Action item :: Word for word, restate the listing that follows and leave out the images.

Data ::

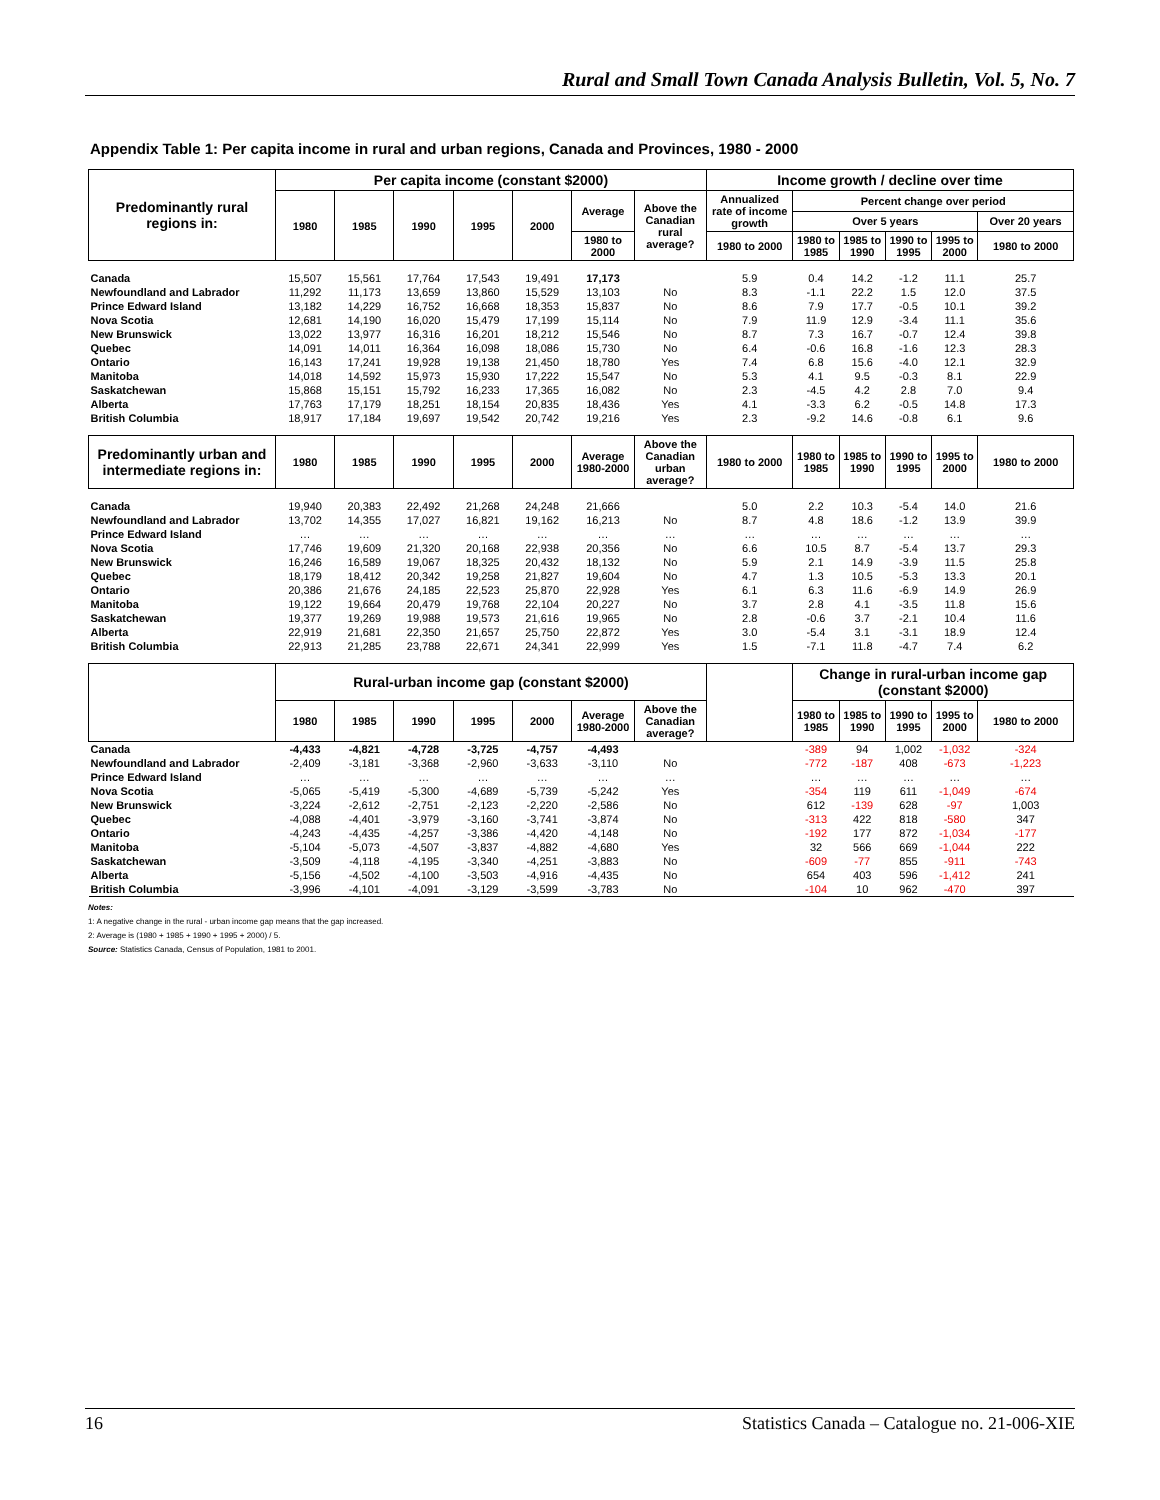Rural and Small Town Canada Analysis Bulletin, Vol. 5, No. 7
Appendix Table 1: Per capita income in rural and urban regions, Canada and Provinces, 1980 - 2000
| Predominantly rural regions in: | Per capita income (constant $2000) | | | | | | | Income growth / decline over time | | | | | |
| --- | --- | --- | --- | --- | --- | --- | --- | --- | --- | --- | --- | --- | --- |
| | 1980 | 1985 | 1990 | 1995 | 2000 | Average | Above the Canadian rural average? | Annualized rate of income growth | Percent change over period | | | | |
| | | | | | | | | | Over 5 years | | | | Over 20 years |
| | | | | | | 1980 to 2000 | | 1980 to 2000 | 1980 to 1985 | 1985 to 1990 | 1990 to 1995 | 1995 to 2000 | 1980 to 2000 |
| Canada | 15,507 | 15,561 | 17,764 | 17,543 | 19,491 | 17,173 | | 5.9 | 0.4 | 14.2 | -1.2 | 11.1 | 25.7 |
| Newfoundland and Labrador | 11,292 | 11,173 | 13,659 | 13,860 | 15,529 | 13,103 | No | 8.3 | -1.1 | 22.2 | 1.5 | 12.0 | 37.5 |
| Prince Edward Island | 13,182 | 14,229 | 16,752 | 16,668 | 18,353 | 15,837 | No | 8.6 | 7.9 | 17.7 | -0.5 | 10.1 | 39.2 |
| Nova Scotia | 12,681 | 14,190 | 16,020 | 15,479 | 17,199 | 15,114 | No | 7.9 | 11.9 | 12.9 | -3.4 | 11.1 | 35.6 |
| New Brunswick | 13,022 | 13,977 | 16,316 | 16,201 | 18,212 | 15,546 | No | 8.7 | 7.3 | 16.7 | -0.7 | 12.4 | 39.8 |
| Quebec | 14,091 | 14,011 | 16,364 | 16,098 | 18,086 | 15,730 | No | 6.4 | -0.6 | 16.8 | -1.6 | 12.3 | 28.3 |
| Ontario | 16,143 | 17,241 | 19,928 | 19,138 | 21,450 | 18,780 | Yes | 7.4 | 6.8 | 15.6 | -4.0 | 12.1 | 32.9 |
| Manitoba | 14,018 | 14,592 | 15,973 | 15,930 | 17,222 | 15,547 | No | 5.3 | 4.1 | 9.5 | -0.3 | 8.1 | 22.9 |
| Saskatchewan | 15,868 | 15,151 | 15,792 | 16,233 | 17,365 | 16,082 | No | 2.3 | -4.5 | 4.2 | 2.8 | 7.0 | 9.4 |
| Alberta | 17,763 | 17,179 | 18,251 | 18,154 | 20,835 | 18,436 | Yes | 4.1 | -3.3 | 6.2 | -0.5 | 14.8 | 17.3 |
| British Columbia | 18,917 | 17,184 | 19,697 | 19,542 | 20,742 | 19,216 | Yes | 2.3 | -9.2 | 14.6 | -0.8 | 6.1 | 9.6 |
| Predominantly urban and intermediate regions in: | 1980 | 1985 | 1990 | 1995 | 2000 | Average 1980-2000 | Above the Canadian urban average? | 1980 to 2000 | 1980 to 1985 | 1985 to 1990 | 1990 to 1995 | 1995 to 2000 | 1980 to 2000 |
| Canada | 19,940 | 20,383 | 22,492 | 21,268 | 24,248 | 21,666 | | 5.0 | 2.2 | 10.3 | -5.4 | 14.0 | 21.6 |
| Newfoundland and Labrador | 13,702 | 14,355 | 17,027 | 16,821 | 19,162 | 16,213 | No | 8.7 | 4.8 | 18.6 | -1.2 | 13.9 | 39.9 |
| Prince Edward Island | … | … | … | … | … | … | … | … | … | … | … | … | … |
| Nova Scotia | 17,746 | 19,609 | 21,320 | 20,168 | 22,938 | 20,356 | No | 6.6 | 10.5 | 8.7 | -5.4 | 13.7 | 29.3 |
| New Brunswick | 16,246 | 16,589 | 19,067 | 18,325 | 20,432 | 18,132 | No | 5.9 | 2.1 | 14.9 | -3.9 | 11.5 | 25.8 |
| Quebec | 18,179 | 18,412 | 20,342 | 19,258 | 21,827 | 19,604 | No | 4.7 | 1.3 | 10.5 | -5.3 | 13.3 | 20.1 |
| Ontario | 20,386 | 21,676 | 24,185 | 22,523 | 25,870 | 22,928 | Yes | 6.1 | 6.3 | 11.6 | -6.9 | 14.9 | 26.9 |
| Manitoba | 19,122 | 19,664 | 20,479 | 19,768 | 22,104 | 20,227 | No | 3.7 | 2.8 | 4.1 | -3.5 | 11.8 | 15.6 |
| Saskatchewan | 19,377 | 19,269 | 19,988 | 19,573 | 21,616 | 19,965 | No | 2.8 | -0.6 | 3.7 | -2.1 | 10.4 | 11.6 |
| Alberta | 22,919 | 21,681 | 22,350 | 21,657 | 25,750 | 22,872 | Yes | 3.0 | -5.4 | 3.1 | -3.1 | 18.9 | 12.4 |
| British Columbia | 22,913 | 21,285 | 23,788 | 22,671 | 24,341 | 22,999 | Yes | 1.5 | -7.1 | 11.8 | -4.7 | 7.4 | 6.2 |
| | Rural-urban income gap (constant $2000) | | | | | | | | Change in rural-urban income gap (constant $2000) | | | | |
| | 1980 | 1985 | 1990 | 1995 | 2000 | Average 1980-2000 | Above the Canadian average? | | 1980 to 1985 | 1985 to 1990 | 1990 to 1995 | 1995 to 2000 | 1980 to 2000 |
| Canada | -4,433 | -4,821 | -4,728 | -3,725 | -4,757 | -4,493 | | | -389 | 94 | 1,002 | -1,032 | -324 |
| Newfoundland and Labrador | -2,409 | -3,181 | -3,368 | -2,960 | -3,633 | -3,110 | No | | -772 | -187 | 408 | -673 | -1,223 |
| Prince Edward Island | … | … | … | … | … | … | … | | … | … | … | … | … |
| Nova Scotia | -5,065 | -5,419 | -5,300 | -4,689 | -5,739 | -5,242 | Yes | | -354 | 119 | 611 | -1,049 | -674 |
| New Brunswick | -3,224 | -2,612 | -2,751 | -2,123 | -2,220 | -2,586 | No | | 612 | -139 | 628 | -97 | 1,003 |
| Quebec | -4,088 | -4,401 | -3,979 | -3,160 | -3,741 | -3,874 | No | | -313 | 422 | 818 | -580 | 347 |
| Ontario | -4,243 | -4,435 | -4,257 | -3,386 | -4,420 | -4,148 | No | | -192 | 177 | 872 | -1,034 | -177 |
| Manitoba | -5,104 | -5,073 | -4,507 | -3,837 | -4,882 | -4,680 | Yes | | 32 | 566 | 669 | -1,044 | 222 |
| Saskatchewan | -3,509 | -4,118 | -4,195 | -3,340 | -4,251 | -3,883 | No | | -609 | -77 | 855 | -911 | -743 |
| Alberta | -5,156 | -4,502 | -4,100 | -3,503 | -4,916 | -4,435 | No | | 654 | 403 | 596 | -1,412 | 241 |
| British Columbia | -3,996 | -4,101 | -4,091 | -3,129 | -3,599 | -3,783 | No | | -104 | 10 | 962 | -470 | 397 |
Notes:
1: A negative change in the rural - urban income gap means that the gap increased.
2: Average is (1980 + 1985 + 1990 + 1995 + 2000) / 5.
Source: Statistics Canada, Census of Population, 1981 to 2001.
16 Statistics Canada – Catalogue no. 21-006-XIE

Answer area ::
Rural and Small Town Canada Analysis Bulletin, Vol. 5, No. 7
Appendix Table 1: Per capita income in rural and urban regions, Canada and Provinces, 1980 - 2000
| Predominantly rural regions in: | Per capita income (constant $2000) | | | | | | | Income growth / decline over time | | | | | |
| --- | --- | --- | --- | --- | --- | --- | --- | --- | --- | --- | --- | --- | --- |
| | 1980 | 1985 | 1990 | 1995 | 2000 | Average | Above the Canadian rural average? | Annualized rate of income growth | Percent change over period | | | | |
| | | | | | | | | | Over 5 years | | | | Over 20 years |
| | | | | | | 1980 to 2000 | | 1980 to 2000 | 1980 to 1985 | 1985 to 1990 | 1990 to 1995 | 1995 to 2000 | 1980 to 2000 |
| Canada | 15,507 | 15,561 | 17,764 | 17,543 | 19,491 | 17,173 | | 5.9 | 0.4 | 14.2 | -1.2 | 11.1 | 25.7 |
| Newfoundland and Labrador | 11,292 | 11,173 | 13,659 | 13,860 | 15,529 | 13,103 | No | 8.3 | -1.1 | 22.2 | 1.5 | 12.0 | 37.5 |
| Prince Edward Island | 13,182 | 14,229 | 16,752 | 16,668 | 18,353 | 15,837 | No | 8.6 | 7.9 | 17.7 | -0.5 | 10.1 | 39.2 |
| Nova Scotia | 12,681 | 14,190 | 16,020 | 15,479 | 17,199 | 15,114 | No | 7.9 | 11.9 | 12.9 | -3.4 | 11.1 | 35.6 |
| New Brunswick | 13,022 | 13,977 | 16,316 | 16,201 | 18,212 | 15,546 | No | 8.7 | 7.3 | 16.7 | -0.7 | 12.4 | 39.8 |
| Quebec | 14,091 | 14,011 | 16,364 | 16,098 | 18,086 | 15,730 | No | 6.4 | -0.6 | 16.8 | -1.6 | 12.3 | 28.3 |
| Ontario | 16,143 | 17,241 | 19,928 | 19,138 | 21,450 | 18,780 | Yes | 7.4 | 6.8 | 15.6 | -4.0 | 12.1 | 32.9 |
| Manitoba | 14,018 | 14,592 | 15,973 | 15,930 | 17,222 | 15,547 | No | 5.3 | 4.1 | 9.5 | -0.3 | 8.1 | 22.9 |
| Saskatchewan | 15,868 | 15,151 | 15,792 | 16,233 | 17,365 | 16,082 | No | 2.3 | -4.5 | 4.2 | 2.8 | 7.0 | 9.4 |
| Alberta | 17,763 | 17,179 | 18,251 | 18,154 | 20,835 | 18,436 | Yes | 4.1 | -3.3 | 6.2 | -0.5 | 14.8 | 17.3 |
| British Columbia | 18,917 | 17,184 | 19,697 | 19,542 | 20,742 | 19,216 | Yes | 2.3 | -9.2 | 14.6 | -0.8 | 6.1 | 9.6 |
| Predominantly urban and intermediate regions in: | 1980 | 1985 | 1990 | 1995 | 2000 | Average 1980-2000 | Above the Canadian urban average? | 1980 to 2000 | 1980 to 1985 | 1985 to 1990 | 1990 to 1995 | 1995 to 2000 | 1980 to 2000 |
| Canada | 19,940 | 20,383 | 22,492 | 21,268 | 24,248 | 21,666 | | 5.0 | 2.2 | 10.3 | -5.4 | 14.0 | 21.6 |
| Newfoundland and Labrador | 13,702 | 14,355 | 17,027 | 16,821 | 19,162 | 16,213 | No | 8.7 | 4.8 | 18.6 | -1.2 | 13.9 | 39.9 |
| Prince Edward Island | … | … | … | … | … | … | … | … | … | … | … | … | … |
| Nova Scotia | 17,746 | 19,609 | 21,320 | 20,168 | 22,938 | 20,356 | No | 6.6 | 10.5 | 8.7 | -5.4 | 13.7 | 29.3 |
| New Brunswick | 16,246 | 16,589 | 19,067 | 18,325 | 20,432 | 18,132 | No | 5.9 | 2.1 | 14.9 | -3.9 | 11.5 | 25.8 |
| Quebec | 18,179 | 18,412 | 20,342 | 19,258 | 21,827 | 19,604 | No | 4.7 | 1.3 | 10.5 | -5.3 | 13.3 | 20.1 |
| Ontario | 20,386 | 21,676 | 24,185 | 22,523 | 25,870 | 22,928 | Yes | 6.1 | 6.3 | 11.6 | -6.9 | 14.9 | 26.9 |
| Manitoba | 19,122 | 19,664 | 20,479 | 19,768 | 22,104 | 20,227 | No | 3.7 | 2.8 | 4.1 | -3.5 | 11.8 | 15.6 |
| Saskatchewan | 19,377 | 19,269 | 19,988 | 19,573 | 21,616 | 19,965 | No | 2.8 | -0.6 | 3.7 | -2.1 | 10.4 | 11.6 |
| Alberta | 22,919 | 21,681 | 22,350 | 21,657 | 25,750 | 22,872 | Yes | 3.0 | -5.4 | 3.1 | -3.1 | 18.9 | 12.4 |
| British Columbia | 22,913 | 21,285 | 23,788 | 22,671 | 24,341 | 22,999 | Yes | 1.5 | -7.1 | 11.8 | -4.7 | 7.4 | 6.2 |
| | Rural-urban income gap (constant $2000) | | | | | | | | Change in rural-urban income gap (constant $2000) | | | | |
| | 1980 | 1985 | 1990 | 1995 | 2000 | Average 1980-2000 | Above the Canadian average? | | 1980 to 1985 | 1985 to 1990 | 1990 to 1995 | 1995 to 2000 | 1980 to 2000 |
| Canada | -4,433 | -4,821 | -4,728 | -3,725 | -4,757 | -4,493 | | | -389 | 94 | 1,002 | -1,032 | -324 |
| Newfoundland and Labrador | -2,409 | -3,181 | -3,368 | -2,960 | -3,633 | -3,110 | No | | -772 | -187 | 408 | -673 | -1,223 |
| Prince Edward Island | … | … | … | … | … | … | … | | … | … | … | … | … |
| Nova Scotia | -5,065 | -5,419 | -5,300 | -4,689 | -5,739 | -5,242 | Yes | | -354 | 119 | 611 | -1,049 | -674 |
| New Brunswick | -3,224 | -2,612 | -2,751 | -2,123 | -2,220 | -2,586 | No | | 612 | -139 | 628 | -97 | 1,003 |
| Quebec | -4,088 | -4,401 | -3,979 | -3,160 | -3,741 | -3,874 | No | | -313 | 422 | 818 | -580 | 347 |
| Ontario | -4,243 | -4,435 | -4,257 | -3,386 | -4,420 | -4,148 | No | | -192 | 177 | 872 | -1,034 | -177 |
| Manitoba | -5,104 | -5,073 | -4,507 | -3,837 | -4,882 | -4,680 | Yes | | 32 | 566 | 669 | -1,044 | 222 |
| Saskatchewan | -3,509 | -4,118 | -4,195 | -3,340 | -4,251 | -3,883 | No | | -609 | -77 | 855 | -911 | -743 |
| Alberta | -5,156 | -4,502 | -4,100 | -3,503 | -4,916 | -4,435 | No | | 654 | 403 | 596 | -1,412 | 241 |
| British Columbia | -3,996 | -4,101 | -4,091 | -3,129 | -3,599 | -3,783 | No | | -104 | 10 | 962 | -470 | 397 |
Notes:
1: A negative change in the rural - urban income gap means that the gap increased.
2: Average is (1980 + 1985 + 1990 + 1995 + 2000) / 5.
Source: Statistics Canada, Census of Population, 1981 to 2001.
16 Statistics Canada – Catalogue no. 21-006-XIE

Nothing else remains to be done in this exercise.